Loyal Nine in Cambridge, MA
The workshop started off with dinner at Loyal Nine in Cambridge, MA. It was the perfect way to break the ice and to get to know each other before our styling and photography intensive the next day. We had a chance to introduce ourselves, share a meal and chat about social media.
I've eaten dinner at Loyal Nine before, but the dinner we shared together as workshop attendees and hosts was more magical somehow. Betty and Krissy had of course styled the table beautifully and the meal felt very luxurious. Our wine glasses were constantly being topped off and all of the dishes were shared with lots of enthusiasm throughout the evening.
After a wonderful meal together we bid each other adieu to get some sleep before the workshop the next morning at Warehouse XI in Somerville, MA.
The workshop started bright and early the next day with a coffee and breakfast scene for us to photograph and eventually to eat. Betty and Krissy expertly styled the breakfast scene with pastries and bread from Forge Baking Company, coffee and tea from No. Six Depot, and beautiful flowers from Five Fork Farms.
During the breakfast shoot we learned about some of the decisions that went into this particular setup. The table was positioned where the light hit the room nicely and all of the props were brought in by Betty and Krissy. If you're not familiar with their work, you should check out their Instagram feeds. Betty has a very distinct style which she says people describe as "dark and moody", while Krissy's aesthetic is what I would call modern farm-to-table (think kinfolk).
One of the first things we learned was that lighting is everything. If you have good light, you can take a beautiful photo.
Betty and Krissy own some pretty beautiful props. They brought in a variety of plates, spoons, cheese boards, linens and serving pieces. Props can help one create a consistent look and through them you can develop your own unique style.
We also learned that when introducing new props, do it slowly. This way your audience can get used to them as you incorporate them more and more into your photography. Isn't that fascinating? I had no idea how much artistry went into styling a beautiful food shot.
Next we photographed a cheese and bread spread that was bursting with Vermont Creamery cheese. Look at all this cheese! We used a ladder to get some height above this table.
Krissy walked us through her thought process when she's styling a scene. She is constantly tweaking if things don't look right and it all comes down to storytelling. Subtle changes can make a styled photograph feel more authentic. For example, adding some crumbs communicates that someone had actually been enjoying the bread.

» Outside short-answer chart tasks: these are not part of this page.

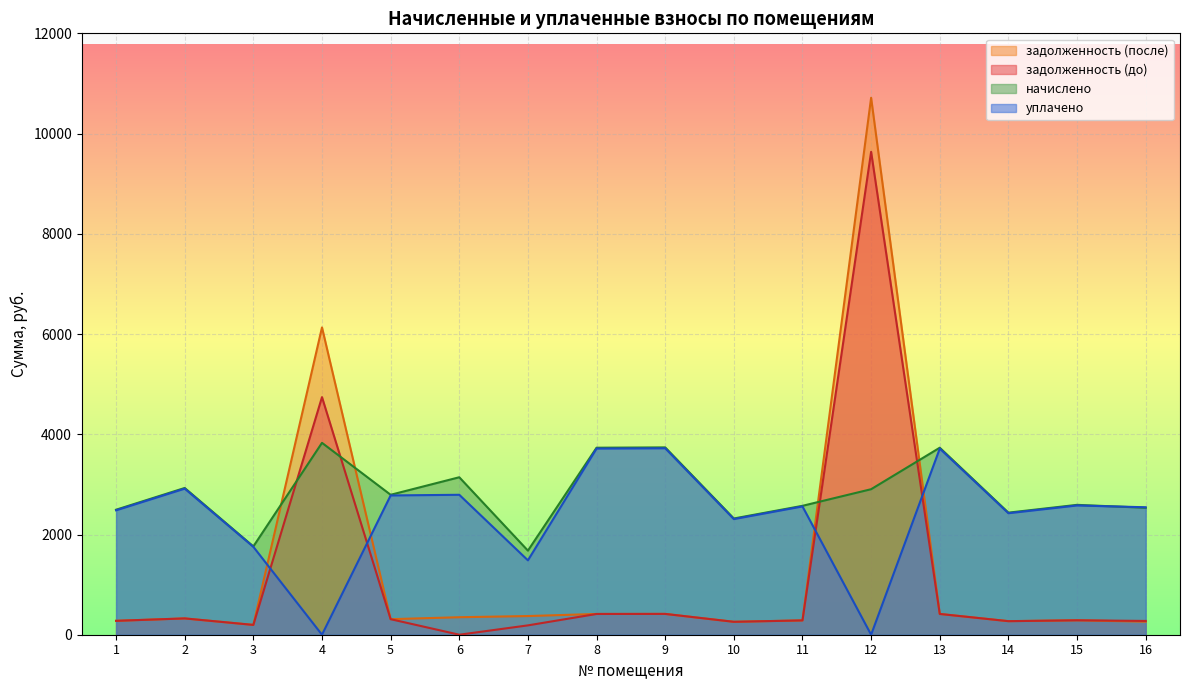

Does the chart display data point markers on the line(s)?

No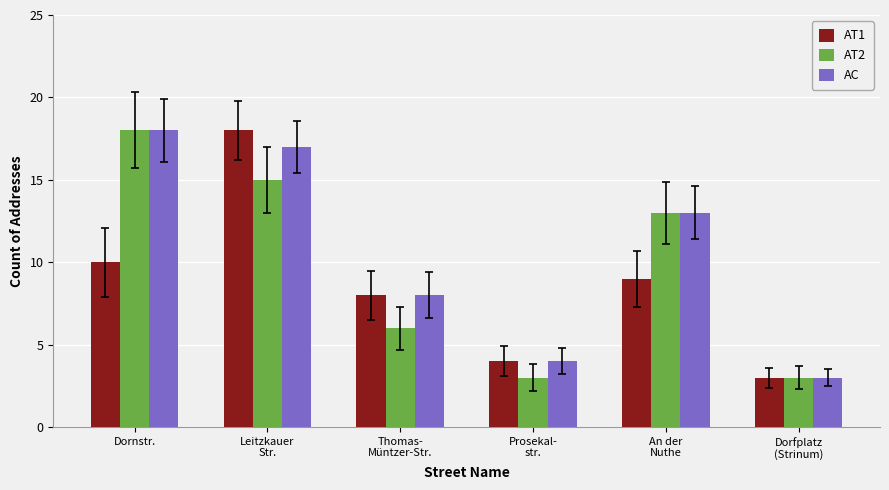

How many bars are there in each group?

3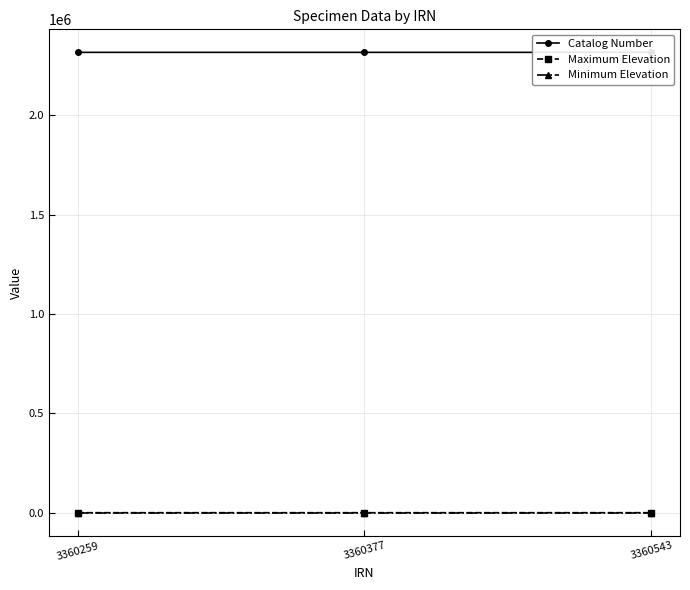

Between 3360259 and 3360543, which is larger?

3360259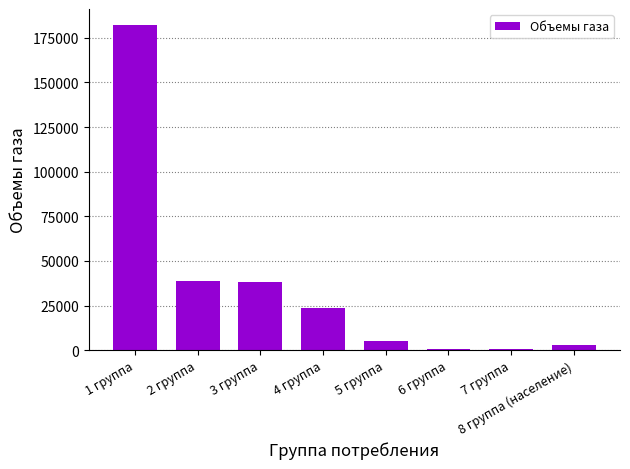

How many data points does each series have?

8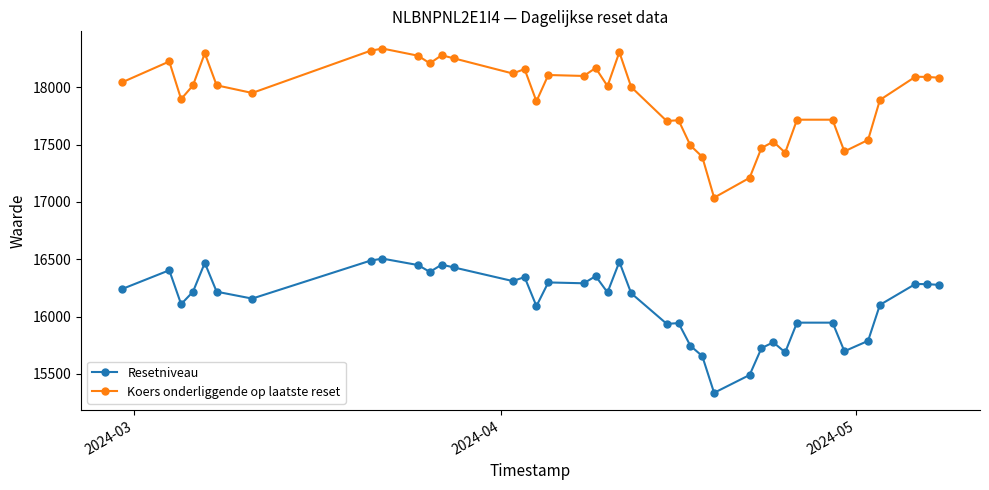

What is the value of the Resetniveau point at the 36th from the left?

16101.7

One of the reasons I was bold enough to attend this workshop (only weeks after learning to shoot manually!) was that it seemed perfectly suited to where I was as a beginner food photographer. I wanted to know how to use natural light, to understand incorporating the human element and how to set up a shot. All of these things were on the agenda. Betty's advice during the lecture portion of the workshop will be in my memory for a while.
- Shoot in raw
- Nail the exposure
- Practice, Practice, Practice.
We wrapped up the day photographing a cocktail demo with Nic Korn. He made several drinks and taught us all about ice. This was great practice for me as I don't have a lot of experience photographing quick motion. As with all of the other meals, we were able to enjoy these tasty drinks after everyone got the photographs they wanted.
If you're interested in food styling or photography, I highly recommend attending workshops if you can. I learned so much and got to meet really great people.
Have you ever taken a photography workshop?